### TASK
Which lines in the records below contain the word "must"? Copy each of them.

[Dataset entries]
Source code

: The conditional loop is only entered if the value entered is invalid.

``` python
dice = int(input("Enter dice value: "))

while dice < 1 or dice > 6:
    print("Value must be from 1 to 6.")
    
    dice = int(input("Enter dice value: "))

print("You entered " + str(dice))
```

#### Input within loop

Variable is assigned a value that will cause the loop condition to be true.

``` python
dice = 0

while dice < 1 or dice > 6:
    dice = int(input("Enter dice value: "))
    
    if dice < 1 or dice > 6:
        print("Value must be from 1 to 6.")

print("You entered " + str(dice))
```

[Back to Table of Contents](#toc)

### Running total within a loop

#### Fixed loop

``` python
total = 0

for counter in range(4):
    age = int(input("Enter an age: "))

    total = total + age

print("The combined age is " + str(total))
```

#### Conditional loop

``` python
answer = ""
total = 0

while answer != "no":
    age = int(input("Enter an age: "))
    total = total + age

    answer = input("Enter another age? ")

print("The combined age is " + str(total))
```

### WRITTEN ANSWER
    print("Value must be from 1 to 6.")
        print("Value must be from 1 to 6.")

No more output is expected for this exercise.